LUMA DE (sobrenome) PENSANDO: Meu Deus... já fazem 6 horas que a RedeTV! não cita meu nome.... ai, eu preciso estar fazendo alguma coisa... já sei, vou fazer as unhas! É isso. Mas peraí... eu já fiz hoje de manhã e depois do almoço. Já sei, vou arrumar um namorado! É isso, um namorado! A mídia é MINHA NOVAMENTE!!! MINHA!!!!
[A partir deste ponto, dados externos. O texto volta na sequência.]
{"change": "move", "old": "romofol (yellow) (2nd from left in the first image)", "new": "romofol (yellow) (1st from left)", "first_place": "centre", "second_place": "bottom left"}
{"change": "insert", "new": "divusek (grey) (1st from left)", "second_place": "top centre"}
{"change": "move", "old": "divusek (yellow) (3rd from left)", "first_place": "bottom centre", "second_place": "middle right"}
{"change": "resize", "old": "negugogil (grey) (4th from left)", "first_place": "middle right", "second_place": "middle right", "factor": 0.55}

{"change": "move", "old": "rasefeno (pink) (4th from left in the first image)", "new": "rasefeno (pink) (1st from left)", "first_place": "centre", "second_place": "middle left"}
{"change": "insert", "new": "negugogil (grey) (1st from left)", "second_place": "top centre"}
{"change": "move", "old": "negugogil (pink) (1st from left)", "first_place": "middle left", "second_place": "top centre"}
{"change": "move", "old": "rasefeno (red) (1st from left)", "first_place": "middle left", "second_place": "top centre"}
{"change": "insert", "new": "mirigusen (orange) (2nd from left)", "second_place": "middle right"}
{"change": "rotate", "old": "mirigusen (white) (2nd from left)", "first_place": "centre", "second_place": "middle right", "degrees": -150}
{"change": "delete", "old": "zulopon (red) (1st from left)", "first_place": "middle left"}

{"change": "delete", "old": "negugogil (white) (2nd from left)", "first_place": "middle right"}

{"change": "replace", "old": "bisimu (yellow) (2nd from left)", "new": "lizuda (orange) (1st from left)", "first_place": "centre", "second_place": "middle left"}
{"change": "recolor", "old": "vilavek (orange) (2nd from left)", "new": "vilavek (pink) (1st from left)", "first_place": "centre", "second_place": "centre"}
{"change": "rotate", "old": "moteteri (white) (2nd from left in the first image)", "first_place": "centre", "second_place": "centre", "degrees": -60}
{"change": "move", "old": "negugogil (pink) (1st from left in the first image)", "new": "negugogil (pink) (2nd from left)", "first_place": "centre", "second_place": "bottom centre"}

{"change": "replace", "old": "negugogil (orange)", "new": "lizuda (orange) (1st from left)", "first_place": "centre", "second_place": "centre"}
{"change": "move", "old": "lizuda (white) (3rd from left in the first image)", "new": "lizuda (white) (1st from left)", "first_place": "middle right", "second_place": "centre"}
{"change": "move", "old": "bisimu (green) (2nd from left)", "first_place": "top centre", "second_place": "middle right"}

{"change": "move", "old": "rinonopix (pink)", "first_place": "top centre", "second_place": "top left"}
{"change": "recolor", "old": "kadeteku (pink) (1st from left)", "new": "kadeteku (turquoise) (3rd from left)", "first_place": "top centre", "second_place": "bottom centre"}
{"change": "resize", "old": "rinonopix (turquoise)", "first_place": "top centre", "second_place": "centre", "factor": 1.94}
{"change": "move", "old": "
Agora preste atenção na estrutura que Luma de (sobrenome) utiliza para arranjar um namorado. Primeiro foi um bombeiro. Agora um policial. A seqüência lógica é que o próximo seja um cara do resgate. No princípio ela discou 192. Agora discou 190. O próximo, com certeza, é o 194. O próximo passo é tentar os 0800 da vida. E então haverá o dia que o seguinte diálogo ocorrerá:

- Pizzaria, boa noite?

- Boa noite, aqui é a Luma de (sobrenome)!

- Pois não, Dona Luma de (sobrenome), o que vai pedir?

- Eu quero uma de pepperone e um entregador bem bonitão. Mas diga pra ele ligar pra imprensa e só chegar junto com ela, senão não tem gorjeta!